Even before the new era of Paramount really got going, fan-favorite show Star Trek: Lower Decks was the first casualty of the new regime, canceled after 5 seasons on Paramount+. Though we saw a new comic from IDW arrive just as the final season was about to end, a revival of the show has failed to materialize. And frustratingly, creator Mike McMahan has this week revealed that he had at least enough great ideas to make another two seasons that fans will never get to see. On Bluesky, McMahan responded to a fan question about the show, saying not only that he “couldn’t be prouder” but that “I had at least two seasons more in me.”
Couldn't be prouder of the five we made, but I had at least two seasons more in me. Wanted to hit up the Delta and Gamma quadrants. One more Vindicta holodeck movie. Meet a weirdly nice leftover Weyoun, more stories with the whales and Kayshon, T'Lyn and Ensign Olly. Lots of stuff.

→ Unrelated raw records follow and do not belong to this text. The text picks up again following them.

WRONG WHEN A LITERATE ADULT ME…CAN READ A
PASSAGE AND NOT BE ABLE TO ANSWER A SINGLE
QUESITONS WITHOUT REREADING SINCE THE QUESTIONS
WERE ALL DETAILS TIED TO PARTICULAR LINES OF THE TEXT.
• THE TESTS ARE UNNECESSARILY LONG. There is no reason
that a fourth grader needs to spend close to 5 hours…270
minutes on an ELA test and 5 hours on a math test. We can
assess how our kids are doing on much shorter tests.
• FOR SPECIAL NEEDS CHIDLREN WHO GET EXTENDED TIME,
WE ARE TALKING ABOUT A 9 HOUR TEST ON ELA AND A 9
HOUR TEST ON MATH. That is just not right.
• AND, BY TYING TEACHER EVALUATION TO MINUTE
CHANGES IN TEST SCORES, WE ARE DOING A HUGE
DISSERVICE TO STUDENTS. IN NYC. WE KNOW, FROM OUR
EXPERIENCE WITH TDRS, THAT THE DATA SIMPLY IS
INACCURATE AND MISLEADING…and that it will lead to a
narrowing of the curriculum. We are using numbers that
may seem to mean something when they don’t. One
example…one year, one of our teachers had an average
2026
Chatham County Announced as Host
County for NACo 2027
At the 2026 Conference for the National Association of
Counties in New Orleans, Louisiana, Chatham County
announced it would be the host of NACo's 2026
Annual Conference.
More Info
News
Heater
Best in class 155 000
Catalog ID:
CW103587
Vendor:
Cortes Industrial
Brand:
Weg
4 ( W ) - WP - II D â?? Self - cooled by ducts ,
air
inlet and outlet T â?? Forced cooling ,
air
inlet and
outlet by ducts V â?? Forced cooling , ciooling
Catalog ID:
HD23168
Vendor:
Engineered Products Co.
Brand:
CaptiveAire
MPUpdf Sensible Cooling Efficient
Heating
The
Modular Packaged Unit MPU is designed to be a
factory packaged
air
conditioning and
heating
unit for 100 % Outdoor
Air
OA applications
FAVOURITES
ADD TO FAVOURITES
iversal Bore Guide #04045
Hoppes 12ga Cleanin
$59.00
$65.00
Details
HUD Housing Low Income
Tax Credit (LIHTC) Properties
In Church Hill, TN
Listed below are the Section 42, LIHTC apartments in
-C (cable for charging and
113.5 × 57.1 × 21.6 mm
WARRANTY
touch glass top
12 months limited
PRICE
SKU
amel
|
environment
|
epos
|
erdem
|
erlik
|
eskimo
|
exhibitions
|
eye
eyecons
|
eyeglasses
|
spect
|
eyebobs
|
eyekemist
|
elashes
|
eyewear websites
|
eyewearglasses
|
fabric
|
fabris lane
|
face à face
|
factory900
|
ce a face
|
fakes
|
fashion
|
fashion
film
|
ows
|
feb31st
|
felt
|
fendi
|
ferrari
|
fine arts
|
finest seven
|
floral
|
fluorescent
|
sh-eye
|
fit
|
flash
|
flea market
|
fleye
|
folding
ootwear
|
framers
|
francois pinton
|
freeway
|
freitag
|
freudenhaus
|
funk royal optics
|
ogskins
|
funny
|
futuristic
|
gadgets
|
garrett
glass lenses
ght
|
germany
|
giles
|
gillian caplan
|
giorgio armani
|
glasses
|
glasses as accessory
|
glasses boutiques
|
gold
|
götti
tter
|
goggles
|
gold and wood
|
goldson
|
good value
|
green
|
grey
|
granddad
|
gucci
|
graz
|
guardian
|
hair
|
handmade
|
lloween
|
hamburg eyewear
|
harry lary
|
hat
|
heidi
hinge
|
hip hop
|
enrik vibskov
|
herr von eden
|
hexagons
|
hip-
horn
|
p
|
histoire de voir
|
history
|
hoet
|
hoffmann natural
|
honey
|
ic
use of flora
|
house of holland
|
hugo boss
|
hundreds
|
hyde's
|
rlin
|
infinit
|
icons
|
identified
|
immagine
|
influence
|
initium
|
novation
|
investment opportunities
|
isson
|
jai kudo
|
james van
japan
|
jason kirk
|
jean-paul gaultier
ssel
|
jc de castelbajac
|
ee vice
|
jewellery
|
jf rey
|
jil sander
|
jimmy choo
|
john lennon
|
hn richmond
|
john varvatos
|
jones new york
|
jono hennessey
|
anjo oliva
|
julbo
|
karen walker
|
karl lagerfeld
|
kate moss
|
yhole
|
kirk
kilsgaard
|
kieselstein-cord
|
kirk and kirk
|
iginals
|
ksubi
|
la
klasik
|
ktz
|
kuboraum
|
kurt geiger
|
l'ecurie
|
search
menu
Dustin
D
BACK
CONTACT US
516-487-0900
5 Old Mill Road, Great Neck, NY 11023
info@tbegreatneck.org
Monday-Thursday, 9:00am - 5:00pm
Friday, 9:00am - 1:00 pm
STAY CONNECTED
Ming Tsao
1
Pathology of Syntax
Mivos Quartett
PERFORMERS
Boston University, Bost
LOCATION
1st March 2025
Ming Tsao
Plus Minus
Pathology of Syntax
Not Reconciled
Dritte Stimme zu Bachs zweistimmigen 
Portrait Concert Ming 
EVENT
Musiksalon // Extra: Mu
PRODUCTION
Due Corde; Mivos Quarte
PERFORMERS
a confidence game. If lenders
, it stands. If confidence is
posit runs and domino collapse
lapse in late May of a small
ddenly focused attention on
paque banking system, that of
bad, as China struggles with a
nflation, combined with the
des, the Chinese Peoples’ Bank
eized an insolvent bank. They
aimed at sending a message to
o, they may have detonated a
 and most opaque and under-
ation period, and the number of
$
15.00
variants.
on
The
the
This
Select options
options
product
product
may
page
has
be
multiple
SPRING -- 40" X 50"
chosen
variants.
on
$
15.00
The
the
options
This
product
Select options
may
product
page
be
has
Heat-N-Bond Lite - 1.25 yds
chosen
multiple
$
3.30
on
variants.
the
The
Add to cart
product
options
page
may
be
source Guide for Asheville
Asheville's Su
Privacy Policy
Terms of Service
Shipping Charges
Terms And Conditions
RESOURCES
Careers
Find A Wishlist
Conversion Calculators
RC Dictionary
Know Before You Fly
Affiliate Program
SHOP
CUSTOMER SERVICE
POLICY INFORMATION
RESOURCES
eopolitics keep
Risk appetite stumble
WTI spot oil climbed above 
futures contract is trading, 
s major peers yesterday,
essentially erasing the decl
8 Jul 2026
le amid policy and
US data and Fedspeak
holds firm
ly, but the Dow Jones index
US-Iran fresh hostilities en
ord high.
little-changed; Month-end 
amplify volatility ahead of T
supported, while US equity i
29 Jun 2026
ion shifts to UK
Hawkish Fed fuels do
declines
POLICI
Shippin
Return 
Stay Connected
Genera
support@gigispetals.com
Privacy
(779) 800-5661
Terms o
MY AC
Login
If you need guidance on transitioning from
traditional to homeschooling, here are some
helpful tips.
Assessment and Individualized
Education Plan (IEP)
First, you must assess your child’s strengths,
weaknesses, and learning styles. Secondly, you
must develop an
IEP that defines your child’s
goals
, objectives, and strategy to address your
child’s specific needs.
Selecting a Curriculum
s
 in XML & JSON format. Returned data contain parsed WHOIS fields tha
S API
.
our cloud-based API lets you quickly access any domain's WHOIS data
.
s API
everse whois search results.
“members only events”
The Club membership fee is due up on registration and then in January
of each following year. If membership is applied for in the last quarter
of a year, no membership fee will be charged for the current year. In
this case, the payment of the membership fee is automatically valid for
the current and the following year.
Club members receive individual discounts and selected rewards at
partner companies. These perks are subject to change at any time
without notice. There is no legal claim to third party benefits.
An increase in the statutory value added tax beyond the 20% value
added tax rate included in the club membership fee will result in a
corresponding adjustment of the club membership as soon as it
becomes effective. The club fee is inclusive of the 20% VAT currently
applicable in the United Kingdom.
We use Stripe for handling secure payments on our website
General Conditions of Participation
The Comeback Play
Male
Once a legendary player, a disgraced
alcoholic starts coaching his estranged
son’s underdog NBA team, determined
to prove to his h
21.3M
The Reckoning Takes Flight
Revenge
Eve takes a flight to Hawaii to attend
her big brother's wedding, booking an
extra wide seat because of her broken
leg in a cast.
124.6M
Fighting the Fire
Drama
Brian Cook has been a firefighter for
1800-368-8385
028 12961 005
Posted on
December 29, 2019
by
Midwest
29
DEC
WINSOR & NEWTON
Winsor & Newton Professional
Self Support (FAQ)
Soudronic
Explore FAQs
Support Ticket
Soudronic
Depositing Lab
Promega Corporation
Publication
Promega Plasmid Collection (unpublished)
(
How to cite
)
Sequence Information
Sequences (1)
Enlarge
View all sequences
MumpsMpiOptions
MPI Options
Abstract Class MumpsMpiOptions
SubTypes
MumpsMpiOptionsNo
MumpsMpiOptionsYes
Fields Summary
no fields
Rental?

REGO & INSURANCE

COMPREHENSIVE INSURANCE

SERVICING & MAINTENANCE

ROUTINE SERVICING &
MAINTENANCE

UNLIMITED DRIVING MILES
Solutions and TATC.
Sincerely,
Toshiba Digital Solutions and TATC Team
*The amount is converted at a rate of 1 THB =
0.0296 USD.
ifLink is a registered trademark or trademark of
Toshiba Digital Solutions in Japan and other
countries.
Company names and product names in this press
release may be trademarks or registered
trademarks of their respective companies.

— Mike McMahan (@mikemcmahan.bsky.social) 2026-07-01T22:27:42.536Z
The Star Trek: Lower Decks Season 6 & 7 We’ll Never See
There is, of course, a chance that Star Trek could release some of McMahon’s lost Lower Decks ideas on the publishing side, but a true revival as part of Paramount’s new era for the franchise feels like a dead end. And McMahon has revealed some of the ideas that Lower Decks would have explored if it hadn’t been cancelled. He says he “Wanted to hit up the Delta and Gamma quadrants. One more Vindicta holodeck movie. Meet a weirdly nice leftover Weyoun, more stories with the whales and Kayshon, T’Lyn and Ensign Olly. Lots of stuff.” One Bluesky user replied, suggesting this could all make a great graphic novel, and it’s hard to argue.
Lower Decks‘ cancellation feels more unfair than some of the other, more modern canceled Star Trek shows. Enterprise may have gotten significantly better in its final season (and ended up canceled before its time), but it had lost its audience; Discovery had run out of steam; Prodigy never really found its audience (despite being great); and Starfleet Academy rather felt doomed from the outset, partly because of Paramount’s inner workings changing so dramatically. But Lower Decks had an engaged audience, had built goodwill steadily, and still sits on 94% on RottenTomatoes, with all but the first season rated at 100%. Animation is always a more challenging sell (especially for older franchise fans), but Lower Decks painstakingly established how well it knew where it came from. It was a love letter to Star Trek, as well as something that still felt fresh. Sadly, the gut-punch that there were so many more ideas that will now remain unexplored is a perversely fitting end to the injustice.